There are times I do not write as clearly as I think I do. There are also times when, as with your question about this phrase in my Bites article, I think to myself, "I can write this better."
So, I am going to change the paragraph. Most of it will be the same, but I have added some things, and rearranged some things.
Here is the original:
Snake keepers most often get bit because they are stupid. No matter how tame a snake is, when it is hungry and it senses something nice and warm moving around in front of it, especially when it can also smell what it considers to be its usual food (rodents, rabbits, birds), it isn't going to stop to realize that its usual prey doesn't wear blue jeans and a tee-shirt. If you smell like prey, if the room smells like prey, if you are with someone who smells like prey (and you will smell like prey if you handled prey within the previous 15 minutes or so), to a snake's brain, you are prey.

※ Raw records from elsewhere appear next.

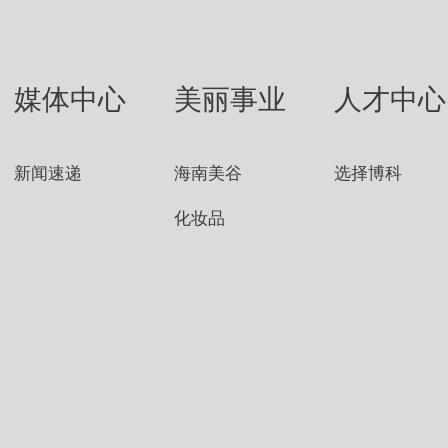
媒体中心
美丽事业
人才中心
新闻速递
海南美谷
选择博科
化妆品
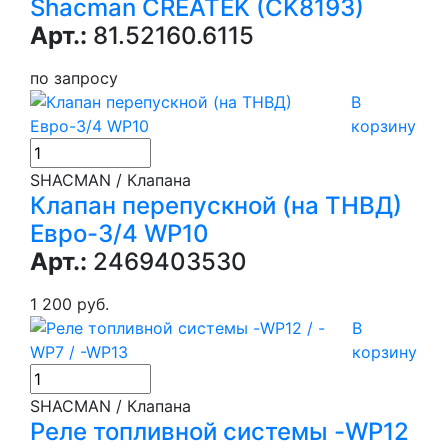
Shacman CREATEK (CK8193)
Арт.:
81.52160.6115
по запросу
В
корзину
SHACMAN / Клапана
Клапан перепускной (на ТНВД)
Евро-3/4 WP10
Арт.:
2469403530
1 200 руб.
В
корзину
SHACMAN / Клапана
Реле топливной системы -WP12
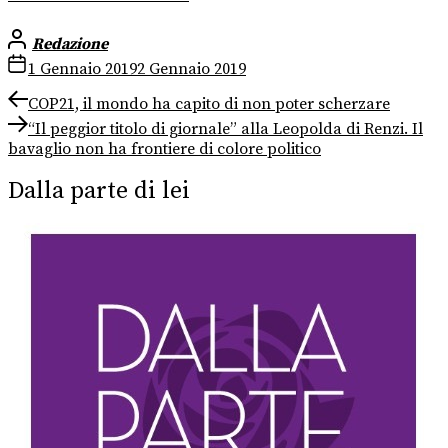
Redazione
1 Gennaio 2019
2 Gennaio 2019
Navigazione
Previous
COP21, il mondo ha capito di non poter scherzare
post:
Next
articoli
“Il peggior titolo di giornale” alla Leopolda di Renzi. Il
post:
bavaglio non ha frontiere di colore politico
Dalla parte di lei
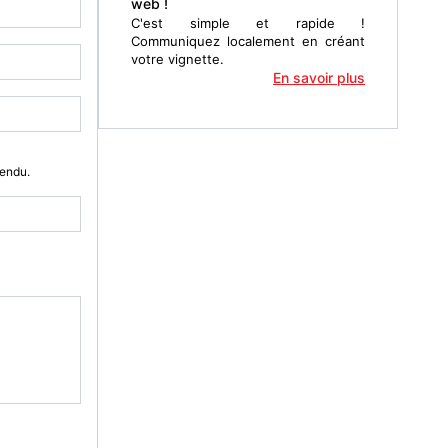
web !
C'est simple et rapide !
Communiquez localement en créant
votre vignette.
En savoir plus
Vendu.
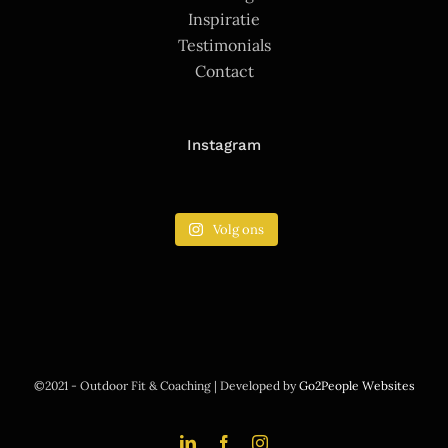
Inspiratie
Testimonials
Contact
Instagram
Volg ons
©2021 - Outdoor Fit & Coaching | Developed by
Go2People Websites
LinkedIn
Facebook
Instagram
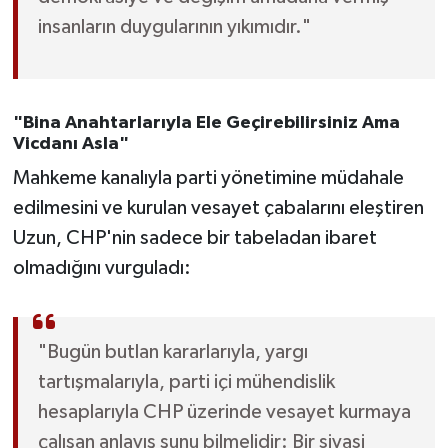
insanların duygularının yıkımıdır."
"Bina Anahtarlarıyla Ele Geçirebilirsiniz Ama
Vicdanı Asla"
Mahkeme kanalıyla parti yönetimine müdahale
edilmesini ve kurulan vesayet çabalarını eleştiren
Uzun, CHP'nin sadece bir tabeladan ibaret
olmadığını vurguladı:
"Bugün butlan kararlarıyla, yargı
tartışmalarıyla, parti içi mühendislik
hesaplarıyla CHP üzerinde vesayet kurmaya
çalışan anlayış şunu bilmelidir: Bir siyasi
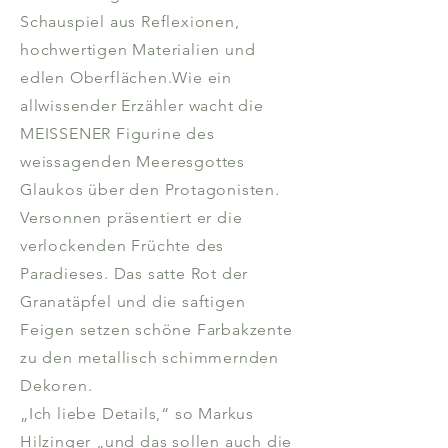
Schauspiel aus Reflexionen,
hochwertigen Materialien und
edlen Oberflächen.Wie ein
allwissender Erzähler wacht die
MEISSENER Figurine des
weissagenden Meeresgottes
Glaukos über den Protagonisten.
Versonnen präsentiert er die
verlockenden Früchte des
Paradieses. Das satte Rot der
Granatäpfel und die saftigen
Feigen setzen schöne Farbakzente
zu den metallisch schimmernden
Dekoren.
„Ich liebe Details,“ so Markus
Hilzinger „und das sollen auch die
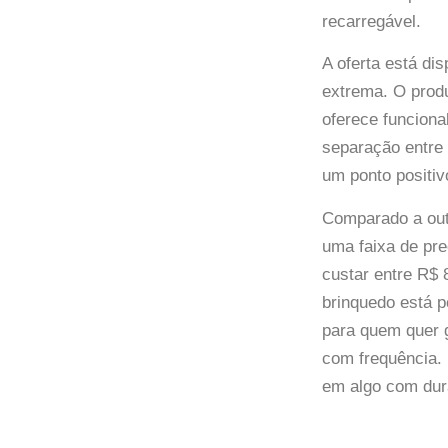
recarregável.
A oferta está di
extrema. O prod
oferece funcion
separação entre 
um ponto positiv
Comparado a out
uma faixa de pr
custar entre R$ 
brinquedo está p
para quem quer g
com frequência. 
em algo com dura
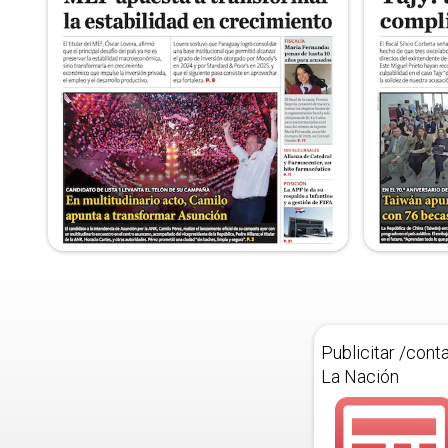
Publicitar /cont
La Nación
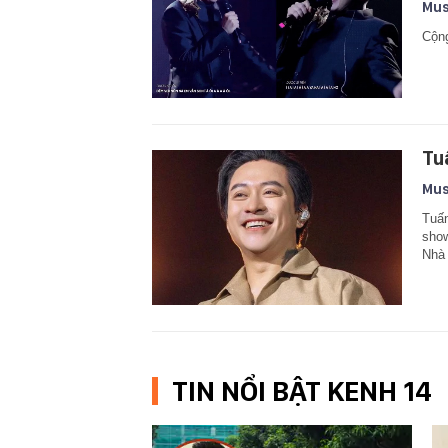
Mus
Cộng
Tu
Mus
Tuấn
show
Nhà 
TIN NỔI BẬT KENH 14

Here is the revised paragraph:
Snake keepers most often get bitten because they are stupid. No matter how tame a snake is, when it is hungry and it senses something nice and warm moving around in front of it, especially when it can also smell what it considers to be its usual food (rodents, rabbits, birds), it will strike. The snake is not going to stop to and think, "my prey doesn't wear blue jeans and a tee-shirt". The snake is not going to stop and think at all: it is just going to grab, as quickly as possible, what it thinks is probably food. The lesson is: If you smell like prey (and you will smell like prey if you handled prey within the previous 15 minutes or so), or if the room smells like prey, or if you are with someone who smells like prey, to a snake's brain, you _are_ prey.